Installations vary from customer to customer--Sawmill provides enough flexibility to let you choose the model that works best for you.
There are quite a lot of different "models" that different customers use. For web server analysis, it is common to have Sawmill running on the active web server, either stand-alone or in web server mode, accessing the growing log files directly; this works well as long as the dataset is not too large and the server is not too heavily loaded. For very large datasets, however, many customers have dedicated Sawmill machines, which pull the logs over the network from the server(s). Databases are generally updated regularly; it's common to have them updated in the middle of the night, every night, using the Sawmill Scheduler or an external scheduler like cron.
In terms of the database layout, some common models include:
A single database. Most customers use a single large database that contains all their data. This works well if you have a lot of disk space and a fast computer (or computers) to process your logs with, or if your log data is not too large. You can use Sawmill's normal filtering features to zoom in on particular parts of the data, but it's all stored in a single database. Sawmill has other features that can be used to limit certain users to certain parts of the database; this is particularly useful for ISPs who want to store all their customers' statistics in a single large database, but only let each customer access their own statistics.
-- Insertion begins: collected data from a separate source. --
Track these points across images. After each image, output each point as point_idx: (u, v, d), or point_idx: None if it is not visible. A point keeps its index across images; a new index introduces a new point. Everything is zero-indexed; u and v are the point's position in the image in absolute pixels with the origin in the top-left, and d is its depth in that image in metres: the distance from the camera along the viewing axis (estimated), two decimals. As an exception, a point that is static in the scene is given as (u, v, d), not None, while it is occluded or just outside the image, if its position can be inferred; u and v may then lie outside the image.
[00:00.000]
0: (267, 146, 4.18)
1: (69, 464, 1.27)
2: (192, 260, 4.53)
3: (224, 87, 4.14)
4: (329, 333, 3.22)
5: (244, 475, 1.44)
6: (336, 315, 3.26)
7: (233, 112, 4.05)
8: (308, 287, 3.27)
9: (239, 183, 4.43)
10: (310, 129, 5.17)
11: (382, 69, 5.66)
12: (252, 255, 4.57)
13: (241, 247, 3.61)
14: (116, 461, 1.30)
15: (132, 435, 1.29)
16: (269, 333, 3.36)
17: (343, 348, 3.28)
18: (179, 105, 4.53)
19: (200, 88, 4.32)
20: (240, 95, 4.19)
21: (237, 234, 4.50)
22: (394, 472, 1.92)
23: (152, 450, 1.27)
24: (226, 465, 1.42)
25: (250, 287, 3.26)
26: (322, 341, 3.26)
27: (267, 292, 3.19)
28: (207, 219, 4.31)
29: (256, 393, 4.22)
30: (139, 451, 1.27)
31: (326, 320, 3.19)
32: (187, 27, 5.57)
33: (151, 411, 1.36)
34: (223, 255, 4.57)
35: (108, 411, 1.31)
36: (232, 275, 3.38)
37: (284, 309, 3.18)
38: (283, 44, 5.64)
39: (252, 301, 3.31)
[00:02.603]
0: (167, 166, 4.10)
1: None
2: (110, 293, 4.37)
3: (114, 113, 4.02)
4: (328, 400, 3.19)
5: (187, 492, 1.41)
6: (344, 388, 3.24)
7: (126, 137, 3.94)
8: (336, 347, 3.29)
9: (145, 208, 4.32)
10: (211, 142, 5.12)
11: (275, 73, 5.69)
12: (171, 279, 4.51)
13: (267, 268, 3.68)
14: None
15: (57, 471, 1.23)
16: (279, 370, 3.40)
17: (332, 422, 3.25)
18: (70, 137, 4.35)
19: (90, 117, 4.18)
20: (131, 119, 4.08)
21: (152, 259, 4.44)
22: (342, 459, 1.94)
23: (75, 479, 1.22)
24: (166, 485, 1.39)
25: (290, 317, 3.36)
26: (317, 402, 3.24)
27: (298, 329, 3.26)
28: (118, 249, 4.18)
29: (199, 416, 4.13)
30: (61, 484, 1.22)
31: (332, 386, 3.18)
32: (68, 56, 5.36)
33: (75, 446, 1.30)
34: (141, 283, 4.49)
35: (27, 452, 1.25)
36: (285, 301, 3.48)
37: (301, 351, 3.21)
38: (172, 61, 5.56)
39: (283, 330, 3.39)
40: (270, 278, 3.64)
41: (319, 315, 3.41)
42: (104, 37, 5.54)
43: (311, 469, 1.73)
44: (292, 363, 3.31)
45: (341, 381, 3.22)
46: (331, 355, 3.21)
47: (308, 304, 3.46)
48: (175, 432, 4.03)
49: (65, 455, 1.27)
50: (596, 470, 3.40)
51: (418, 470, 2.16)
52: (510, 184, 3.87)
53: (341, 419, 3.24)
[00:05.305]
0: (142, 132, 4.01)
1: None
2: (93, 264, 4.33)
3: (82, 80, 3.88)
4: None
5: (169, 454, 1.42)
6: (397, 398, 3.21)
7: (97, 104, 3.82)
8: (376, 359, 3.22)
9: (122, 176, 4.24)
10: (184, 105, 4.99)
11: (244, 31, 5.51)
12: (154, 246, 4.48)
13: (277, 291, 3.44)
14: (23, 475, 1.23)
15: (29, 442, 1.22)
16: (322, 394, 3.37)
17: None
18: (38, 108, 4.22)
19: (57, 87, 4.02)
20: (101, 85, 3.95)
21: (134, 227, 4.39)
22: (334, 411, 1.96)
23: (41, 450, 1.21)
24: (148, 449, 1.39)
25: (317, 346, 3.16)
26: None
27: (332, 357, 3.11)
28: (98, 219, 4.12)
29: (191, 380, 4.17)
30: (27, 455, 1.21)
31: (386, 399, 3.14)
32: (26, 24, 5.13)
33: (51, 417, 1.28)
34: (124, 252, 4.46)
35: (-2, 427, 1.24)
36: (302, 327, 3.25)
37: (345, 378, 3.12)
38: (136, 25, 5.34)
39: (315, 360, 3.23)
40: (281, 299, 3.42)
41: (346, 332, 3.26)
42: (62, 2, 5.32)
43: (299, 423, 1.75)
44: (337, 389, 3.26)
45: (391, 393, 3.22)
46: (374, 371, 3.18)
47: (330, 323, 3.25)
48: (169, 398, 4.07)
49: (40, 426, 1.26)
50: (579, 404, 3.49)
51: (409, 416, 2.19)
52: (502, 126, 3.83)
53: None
A "recent" database and a long-term database. In cases where log data is fairly large (say, more than 10 Gigabytes), or where disk space and/or processing power is limited, some customers use two databases, one in detail for the recent data (updated and expired regularly to keep a moving 30-day data set, for instance), and the other less detailed for the long-term data (updated regularly but never expired). The two databases combined are much smaller than a single one would be because they use less overall information, so it takes less time to process the logs and to browse the database. This is often acceptable because fine detail is needed only for recent data.
A collection of specialized databases. Some customers use a collection of databases, one for each section of their statistics. This is particularly useful for log data in the multi-Terabyte range; a tightly-focused database (for instance, showing only hits on the past seven days on a particular directory of the site) is much smaller and faster than a large all-encompassing database. This is also useful if several log files of different types are being analyzed (for instance, an ISP might have one database to track bandwidth usage by its customers, another to track internal network traffic, another to track usage on its FTP site, and another to track hits on its own web site).
There are a lot of options, and there's no single best solution. You can try out different methods, and change them if they're not working for you. Sawmill provides you the flexibility to choose whatever's best for you.